Raising Steam is the third and final book in the Moist Von Lipwig subseries of Discworld, and the second-to-last book in the entire series. In this book, we meet a new character by the name of Simnel who has invented the steam engine and introduced the concept of fast travel by train. Meanwhile, there is more unrest between the traditional and modern dwarfs.
This book spends a lot of time talking about trains: building trains and railways, operating trains, the benefits of trains, train safety, and so forth. This is not, to me, a particularly exciting topic, and sometimes I had trouble pushing through the book. I was interested enough that I didn’t want to abandon it, especially not so close to the end of the series, but it put me to sleep a few times. I was also on my second week of business travel and pretty worn out in any case, so maybe this had as much to do with me as it had to do with the book.

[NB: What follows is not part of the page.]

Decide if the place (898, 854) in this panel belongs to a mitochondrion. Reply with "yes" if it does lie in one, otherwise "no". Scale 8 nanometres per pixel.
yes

Vetinari, a character I’ve greatly enjoyed since his first introduction, gets quite a bit of page time in this book, but for some reason he didn’t seem like Vetinari to me. Normally he’s more taciturn. He manipulates and influences people with a few pointed words, with silence and perhaps some intimidating looks, and with visual aids. That's one of the reasons I enjoy his character so much. In this book, he had a tendency toward detailed monologues and explanations, and there were one or two weird sections where he sounded like the CEO of a company using corporate buzzwords.
It wasn’t a bad book, and there were parts I enjoyed, but it wasn’t at the level I’ve come to expect from the Discworld books. Combine that with a topic I wasn’t that interested in, and I just didn’t enjoy this as much as the previous books.